Percorso

"Dimmi che destino avrò" di Peter Marcias

Presentato al "Torino Film Festival" il film sarà nelle sale ai primi di dicembre ed è il consiglio della nostra critica Elisabetta Randaccio.
 
''Dimmi che destino avrò''Peter Marcias conferma la sua attenzione per il sociale e l'emarginazione anche con il suo ultimo film “Dimmi che destino avrò”, che ha debuttato al “Torino Film Festival” nella sezione “Festa mobile” ed è stato girato in un campo rom della periferia di Cagliari. L'intento del regista è quello di mettere fuori gioco qualsiasi  trito stereotipo sul tema, così la struttura narrativa (il soggetto e la sceneggiatura sono di Gianni Loy, un esperto sull'argomento) non cede né al pietismo, né al cronachismo, né alla divisione manichea in buoni e in cattivi dei protagonisti. Il plot inizia con una debole indagine di un malinconico commissario (ha perso da poco tempo la moglie) per una presunta scomparsa/sequestro di una ragazza rom, risolvendosi in un viaggio attraverso una cultura differente, ma sorprendente, incarnato, nella sua dimensione meno scontata, in una giovane donna, Alina.
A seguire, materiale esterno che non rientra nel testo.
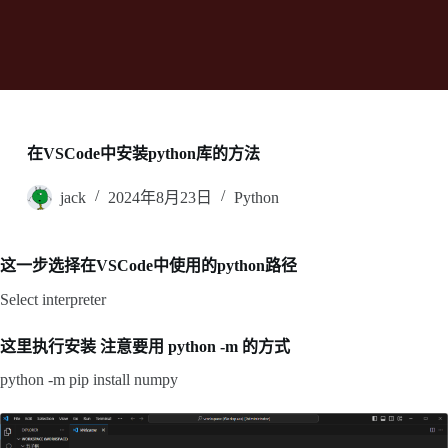
在VSCode中安装python库的方法
jack
2024年8月23日
Python
这一步选择在VSCode中使用的python路径
Select interpreter
这里执行安装 注意要用 python -m 的方式
python -m pip install numpy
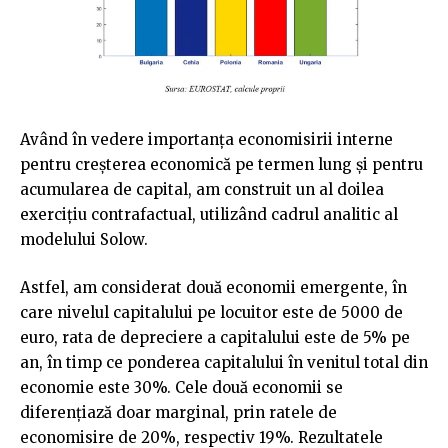
Având în vedere importanța economisirii interne
pentru creșterea economică pe termen lung și pentru
acumularea de capital, am construit un al doilea
exercițiu contrafactual, utilizând cadrul analitic al
modelului Solow.
Astfel, am considerat două economii emergente, în
care nivelul capitalului pe locuitor este de 5000 de
euro, rata de depreciere a capitalului este de 5% pe
an, în timp ce ponderea capitalului în venitul total din
economie este 30%. Cele două economii se
diferențiază doar marginal, prin ratele de
economisire de 20%, respectiv 19%. Rezultatele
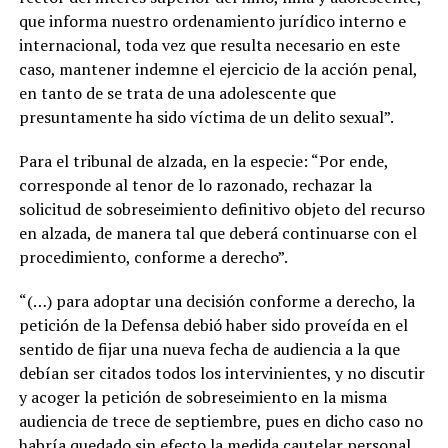
que informa nuestro ordenamiento jurídico interno e
internacional, toda vez que resulta necesario en este
caso, mantener indemne el ejercicio de la acción penal,
en tanto de se trata de una adolescente que
presuntamente ha sido víctima de un delito sexual”.
Para el tribunal de alzada, en la especie: “Por ende,
corresponde al tenor de lo razonado, rechazar la
solicitud de sobreseimiento definitivo objeto del recurso
en alzada, de manera tal que deberá continuarse con el
procedimiento, conforme a derecho”.
“(…) para adoptar una decisión conforme a derecho, la
petición de la Defensa debió haber sido proveída en el
sentido de fijar una nueva fecha de audiencia a la que
debían ser citados todos los intervinientes, y no discutir
y acoger la petición de sobreseimiento en la misma
audiencia de trece de septiembre, pues en dicho caso no
habría quedado sin efecto la medida cautelar personal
Quest'ultima è incerta tra la vita “impersonale” a Parigi -che permette di perdersi nella folla senza essere notati - e quella nel campo in Sardegna, dove la famiglia la travolge con il suo affetto e i suoi problemi.
 
''Dimmi che destino avrò''L'incontro tra i due è scandito da episodi esemplari, quasi didattici, tipici di una società la quale sembra non voler accettare la pluriculturalità, dove dovrebbe dominare la tolleranza e il rispetto, mentre a prevalere è la diffidenza, la paura, lo stereotipo, l'ipocrisia. Il commissario Esposito pare risolvere il problema occupandosi dei bambini del campo, “allontanati” dalla scuola, ma capaci di recuperare la loro creatività nello sport universale per eccellenza: il calcio. Per il poliziotto sarà il giusto modo di comprendere l'universo rom, pure senza la mediazione di Alina, che non può fermare il suo percorso esistenziale nell'accettazione di un'amicizia inaspettata e speciale. Il loro incontro diviene, così, un soffice allontanamento, in grado di produrre un segno profondo nelle loro sfera emotiva e sociale. Marcias, insomma, frena la retorica, gira una fiction, ma non dimentica la dimensione del reale. In questo senso, sono interessanti le scene in cui alcuni protagonisti dimenticano di essere personaggi e raccontano se stessi.
 
''Dimmi che destino avrò''Soprattutto nella sequenza del dialogo tra Esposito e i ragazzini, che sintetizzano senza drammatizzare le loro esperienze e i loro sogni, sembra di essere in un film di tipo neorealista, dove la verità nasce senza sforzo dalla quotidianità di chi è ripreso dalla telecamera. Il regista cagliaritano, inoltre, dimostra, ancora una volta, la volontà di maturare, di crescere come artista. La sua grammatica visiva diventa originale e maggiormente dinamica, rispetto ai lavori precedenti, mentre si conferma un buon direttore di attori. Salvatore Cantalupo (già apprezzato in “Gomorra” di Matteo Garrone), ma soprattutto Luli Bitri, veramente affascinante, riescono a definire i personaggi con sensibilità e intensità. Marcias, poi, si “diverte” anche a intrappolare lo spettatore in giochi di sceneggiatura imprevedibili: tutta la linea narrativa che riguarda il figlio di Esposito si nutre di ambiguità interpretativa e, probabilmente, lascia il desiderio di approfondire la storia complessa di questo personaggio e del rapporto con il padre.

Da segnalare anche la bella colonna sonora di Eric Neveux, priva di folclorismi scontati, si integra in maniera eccellente con il percorso psicologico dei personaggi.